§ **TASK BRIEF**
Return the records that follow, unchanged and complete.

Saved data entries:
Start of Block

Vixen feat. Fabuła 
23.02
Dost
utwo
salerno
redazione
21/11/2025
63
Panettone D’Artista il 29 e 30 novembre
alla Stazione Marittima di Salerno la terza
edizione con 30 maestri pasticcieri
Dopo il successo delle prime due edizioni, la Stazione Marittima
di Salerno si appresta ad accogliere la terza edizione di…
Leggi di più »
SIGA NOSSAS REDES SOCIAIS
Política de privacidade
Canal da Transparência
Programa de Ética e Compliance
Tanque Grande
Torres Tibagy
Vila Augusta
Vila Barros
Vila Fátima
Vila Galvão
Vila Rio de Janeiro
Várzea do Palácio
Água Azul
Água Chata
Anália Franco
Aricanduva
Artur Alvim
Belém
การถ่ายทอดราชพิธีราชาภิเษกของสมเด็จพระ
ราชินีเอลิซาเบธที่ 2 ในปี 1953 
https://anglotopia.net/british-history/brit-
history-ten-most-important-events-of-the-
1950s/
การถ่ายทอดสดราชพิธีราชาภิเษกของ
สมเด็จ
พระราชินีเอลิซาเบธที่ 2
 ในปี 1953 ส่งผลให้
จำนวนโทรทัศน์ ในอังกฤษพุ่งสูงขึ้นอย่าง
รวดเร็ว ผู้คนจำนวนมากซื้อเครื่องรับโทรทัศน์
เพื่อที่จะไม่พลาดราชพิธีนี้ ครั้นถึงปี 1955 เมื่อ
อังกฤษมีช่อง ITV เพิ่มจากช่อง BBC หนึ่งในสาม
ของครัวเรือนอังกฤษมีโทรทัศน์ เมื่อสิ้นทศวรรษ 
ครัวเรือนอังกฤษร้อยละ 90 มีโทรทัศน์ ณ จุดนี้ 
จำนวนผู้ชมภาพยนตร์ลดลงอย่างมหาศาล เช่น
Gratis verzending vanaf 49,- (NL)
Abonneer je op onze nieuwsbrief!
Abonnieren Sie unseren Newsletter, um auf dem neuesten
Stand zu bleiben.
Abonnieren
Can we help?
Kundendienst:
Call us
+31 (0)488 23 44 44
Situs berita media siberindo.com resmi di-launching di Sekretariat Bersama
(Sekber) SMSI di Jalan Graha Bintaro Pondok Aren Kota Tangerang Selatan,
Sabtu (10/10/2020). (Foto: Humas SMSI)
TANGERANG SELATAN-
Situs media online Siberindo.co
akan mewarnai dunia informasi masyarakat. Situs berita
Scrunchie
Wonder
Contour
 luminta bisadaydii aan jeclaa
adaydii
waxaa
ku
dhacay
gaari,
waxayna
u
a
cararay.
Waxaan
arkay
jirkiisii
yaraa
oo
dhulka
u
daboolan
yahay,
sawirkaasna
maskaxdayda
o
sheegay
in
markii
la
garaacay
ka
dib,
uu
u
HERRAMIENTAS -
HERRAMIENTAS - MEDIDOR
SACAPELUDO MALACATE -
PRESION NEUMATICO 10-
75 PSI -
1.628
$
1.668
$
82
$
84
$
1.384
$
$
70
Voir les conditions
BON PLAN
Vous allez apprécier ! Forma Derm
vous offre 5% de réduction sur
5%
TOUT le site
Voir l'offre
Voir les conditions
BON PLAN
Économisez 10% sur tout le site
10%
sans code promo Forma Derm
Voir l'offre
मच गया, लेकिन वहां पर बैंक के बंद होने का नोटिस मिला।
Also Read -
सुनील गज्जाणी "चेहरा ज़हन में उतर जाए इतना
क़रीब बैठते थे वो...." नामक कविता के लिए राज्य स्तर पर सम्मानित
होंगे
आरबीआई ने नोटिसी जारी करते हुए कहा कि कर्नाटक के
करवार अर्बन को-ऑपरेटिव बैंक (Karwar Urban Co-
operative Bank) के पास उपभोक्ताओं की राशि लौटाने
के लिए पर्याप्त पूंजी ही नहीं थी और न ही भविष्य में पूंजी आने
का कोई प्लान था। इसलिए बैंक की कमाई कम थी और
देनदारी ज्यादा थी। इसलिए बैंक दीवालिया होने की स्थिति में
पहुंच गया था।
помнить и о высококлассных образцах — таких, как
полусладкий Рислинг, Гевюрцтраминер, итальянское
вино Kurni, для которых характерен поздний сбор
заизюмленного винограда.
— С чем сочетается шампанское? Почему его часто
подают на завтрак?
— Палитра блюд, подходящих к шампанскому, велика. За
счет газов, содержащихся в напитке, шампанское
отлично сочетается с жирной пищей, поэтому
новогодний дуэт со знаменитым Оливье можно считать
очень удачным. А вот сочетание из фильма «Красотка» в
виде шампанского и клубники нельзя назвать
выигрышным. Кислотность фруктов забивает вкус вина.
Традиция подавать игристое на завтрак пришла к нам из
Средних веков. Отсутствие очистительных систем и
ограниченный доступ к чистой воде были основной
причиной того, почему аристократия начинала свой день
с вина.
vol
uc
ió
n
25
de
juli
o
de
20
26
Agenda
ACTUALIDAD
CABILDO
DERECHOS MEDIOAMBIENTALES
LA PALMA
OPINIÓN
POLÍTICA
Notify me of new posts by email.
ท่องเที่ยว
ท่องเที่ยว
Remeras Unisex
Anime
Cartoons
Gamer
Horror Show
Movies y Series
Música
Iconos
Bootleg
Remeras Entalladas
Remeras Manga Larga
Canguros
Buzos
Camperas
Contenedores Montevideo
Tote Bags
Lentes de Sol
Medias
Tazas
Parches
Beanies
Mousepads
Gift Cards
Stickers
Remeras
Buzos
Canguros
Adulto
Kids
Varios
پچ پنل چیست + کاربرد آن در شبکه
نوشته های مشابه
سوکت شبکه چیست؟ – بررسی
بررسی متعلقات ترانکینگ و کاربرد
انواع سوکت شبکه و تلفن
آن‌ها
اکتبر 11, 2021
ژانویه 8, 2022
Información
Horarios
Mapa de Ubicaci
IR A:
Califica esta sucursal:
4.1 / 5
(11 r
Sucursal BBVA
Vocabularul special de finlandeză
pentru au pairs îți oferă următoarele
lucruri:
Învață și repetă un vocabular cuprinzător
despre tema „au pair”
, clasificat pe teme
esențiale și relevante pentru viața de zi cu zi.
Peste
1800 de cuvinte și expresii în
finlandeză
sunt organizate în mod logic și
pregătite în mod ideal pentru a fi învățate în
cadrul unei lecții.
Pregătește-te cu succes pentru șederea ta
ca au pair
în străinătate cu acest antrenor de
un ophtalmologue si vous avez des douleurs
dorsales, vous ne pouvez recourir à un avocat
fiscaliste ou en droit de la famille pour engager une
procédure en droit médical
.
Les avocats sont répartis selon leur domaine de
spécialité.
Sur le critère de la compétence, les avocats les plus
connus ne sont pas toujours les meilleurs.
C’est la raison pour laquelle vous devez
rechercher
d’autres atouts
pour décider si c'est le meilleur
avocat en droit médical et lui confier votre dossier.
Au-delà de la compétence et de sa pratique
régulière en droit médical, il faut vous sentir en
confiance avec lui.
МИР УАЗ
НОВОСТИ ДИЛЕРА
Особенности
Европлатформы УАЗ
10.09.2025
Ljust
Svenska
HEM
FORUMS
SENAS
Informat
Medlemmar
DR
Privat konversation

End of Block

§ **ANSWER AREA**
Vixen feat. Fabuła 
23.02
Dost
utwo
salerno
redazione
21/11/2025
63
Panettone D’Artista il 29 e 30 novembre
alla Stazione Marittima di Salerno la terza
edizione con 30 maestri pasticcieri
Dopo il successo delle prime due edizioni, la Stazione Marittima
di Salerno si appresta ad accogliere la terza edizione di…
Leggi di più »
SIGA NOSSAS REDES SOCIAIS
Política de privacidade
Canal da Transparência
Programa de Ética e Compliance
Tanque Grande
Torres Tibagy
Vila Augusta
Vila Barros
Vila Fátima
Vila Galvão
Vila Rio de Janeiro
Várzea do Palácio
Água Azul
Água Chata
Anália Franco
Aricanduva
Artur Alvim
Belém
การถ่ายทอดราชพิธีราชาภิเษกของสมเด็จพระ
ราชินีเอลิซาเบธที่ 2 ในปี 1953 
https://anglotopia.net/british-history/brit-
history-ten-most-important-events-of-the-
1950s/
การถ่ายทอดสดราชพิธีราชาภิเษกของ
สมเด็จ
พระราชินีเอลิซาเบธที่ 2
 ในปี 1953 ส่งผลให้
จำนวนโทรทัศน์ ในอังกฤษพุ่งสูงขึ้นอย่าง
รวดเร็ว ผู้คนจำนวนมากซื้อเครื่องรับโทรทัศน์
เพื่อที่จะไม่พลาดราชพิธีนี้ ครั้นถึงปี 1955 เมื่อ
อังกฤษมีช่อง ITV เพิ่มจากช่อง BBC หนึ่งในสาม
ของครัวเรือนอังกฤษมีโทรทัศน์ เมื่อสิ้นทศวรรษ 
ครัวเรือนอังกฤษร้อยละ 90 มีโทรทัศน์ ณ จุดนี้ 
จำนวนผู้ชมภาพยนตร์ลดลงอย่างมหาศาล เช่น
Gratis verzending vanaf 49,- (NL)
Abonneer je op onze nieuwsbrief!
Abonnieren Sie unseren Newsletter, um auf dem neuesten
Stand zu bleiben.
Abonnieren
Can we help?
Kundendienst:
Call us
+31 (0)488 23 44 44
Situs berita media siberindo.com resmi di-launching di Sekretariat Bersama
(Sekber) SMSI di Jalan Graha Bintaro Pondok Aren Kota Tangerang Selatan,
Sabtu (10/10/2020). (Foto: Humas SMSI)
TANGERANG SELATAN-
Situs media online Siberindo.co
akan mewarnai dunia informasi masyarakat. Situs berita
Scrunchie
Wonder
Contour
 luminta bisadaydii aan jeclaa
adaydii
waxaa
ku
dhacay
gaari,
waxayna
u
a
cararay.
Waxaan
arkay
jirkiisii
yaraa
oo
dhulka
u
daboolan
yahay,
sawirkaasna
maskaxdayda
o
sheegay
in
markii
la
garaacay
ka
dib,
uu
u
HERRAMIENTAS -
HERRAMIENTAS - MEDIDOR
SACAPELUDO MALACATE -
PRESION NEUMATICO 10-
75 PSI -
1.628
$
1.668
$
82
$
84
$
1.384
$
$
70
Voir les conditions
BON PLAN
Vous allez apprécier ! Forma Derm
vous offre 5% de réduction sur
5%
TOUT le site
Voir l'offre
Voir les conditions
BON PLAN
Économisez 10% sur tout le site
10%
sans code promo Forma Derm
Voir l'offre
मच गया, लेकिन वहां पर बैंक के बंद होने का नोटिस मिला।
Also Read -
सुनील गज्जाणी "चेहरा ज़हन में उतर जाए इतना
क़रीब बैठते थे वो...." नामक कविता के लिए राज्य स्तर पर सम्मानित
होंगे
आरबीआई ने नोटिसी जारी करते हुए कहा कि कर्नाटक के
करवार अर्बन को-ऑपरेटिव बैंक (Karwar Urban Co-
operative Bank) के पास उपभोक्ताओं की राशि लौटाने
के लिए पर्याप्त पूंजी ही नहीं थी और न ही भविष्य में पूंजी आने
का कोई प्लान था। इसलिए बैंक की कमाई कम थी और
देनदारी ज्यादा थी। इसलिए बैंक दीवालिया होने की स्थिति में
पहुंच गया था।
помнить и о высококлассных образцах — таких, как
полусладкий Рислинг, Гевюрцтраминер, итальянское
вино Kurni, для которых характерен поздний сбор
заизюмленного винограда.
— С чем сочетается шампанское? Почему его часто
подают на завтрак?
— Палитра блюд, подходящих к шампанскому, велика. За
счет газов, содержащихся в напитке, шампанское
отлично сочетается с жирной пищей, поэтому
новогодний дуэт со знаменитым Оливье можно считать
очень удачным. А вот сочетание из фильма «Красотка» в
виде шампанского и клубники нельзя назвать
выигрышным. Кислотность фруктов забивает вкус вина.
Традиция подавать игристое на завтрак пришла к нам из
Средних веков. Отсутствие очистительных систем и
ограниченный доступ к чистой воде были основной
причиной того, почему аристократия начинала свой день
с вина.
vol
uc
ió
n
25
de
juli
o
de
20
26
Agenda
ACTUALIDAD
CABILDO
DERECHOS MEDIOAMBIENTALES
LA PALMA
OPINIÓN
POLÍTICA
Notify me of new posts by email.
ท่องเที่ยว
ท่องเที่ยว
Remeras Unisex
Anime
Cartoons
Gamer
Horror Show
Movies y Series
Música
Iconos
Bootleg
Remeras Entalladas
Remeras Manga Larga
Canguros
Buzos
Camperas
Contenedores Montevideo
Tote Bags
Lentes de Sol
Medias
Tazas
Parches
Beanies
Mousepads
Gift Cards
Stickers
Remeras
Buzos
Canguros
Adulto
Kids
Varios
پچ پنل چیست + کاربرد آن در شبکه
نوشته های مشابه
سوکت شبکه چیست؟ – بررسی
بررسی متعلقات ترانکینگ و کاربرد
انواع سوکت شبکه و تلفن
آن‌ها
اکتبر 11, 2021
ژانویه 8, 2022
Información
Horarios
Mapa de Ubicaci
IR A:
Califica esta sucursal:
4.1 / 5
(11 r
Sucursal BBVA
Vocabularul special de finlandeză
pentru au pairs îți oferă următoarele
lucruri:
Învață și repetă un vocabular cuprinzător
despre tema „au pair”
, clasificat pe teme
esențiale și relevante pentru viața de zi cu zi.
Peste
1800 de cuvinte și expresii în
finlandeză
sunt organizate în mod logic și
pregătite în mod ideal pentru a fi învățate în
cadrul unei lecții.
Pregătește-te cu succes pentru șederea ta
ca au pair
în străinătate cu acest antrenor de
un ophtalmologue si vous avez des douleurs
dorsales, vous ne pouvez recourir à un avocat
fiscaliste ou en droit de la famille pour engager une
procédure en droit médical
.
Les avocats sont répartis selon leur domaine de
spécialité.
Sur le critère de la compétence, les avocats les plus
connus ne sont pas toujours les meilleurs.
C’est la raison pour laquelle vous devez
rechercher
d’autres atouts
pour décider si c'est le meilleur
avocat en droit médical et lui confier votre dossier.
Au-delà de la compétence et de sa pratique
régulière en droit médical, il faut vous sentir en
confiance avec lui.
МИР УАЗ
НОВОСТИ ДИЛЕРА
Особенности
Европлатформы УАЗ
10.09.2025
Ljust
Svenska
HEM
FORUMS
SENAS
Informat
Medlemmar
DR
Privat konversation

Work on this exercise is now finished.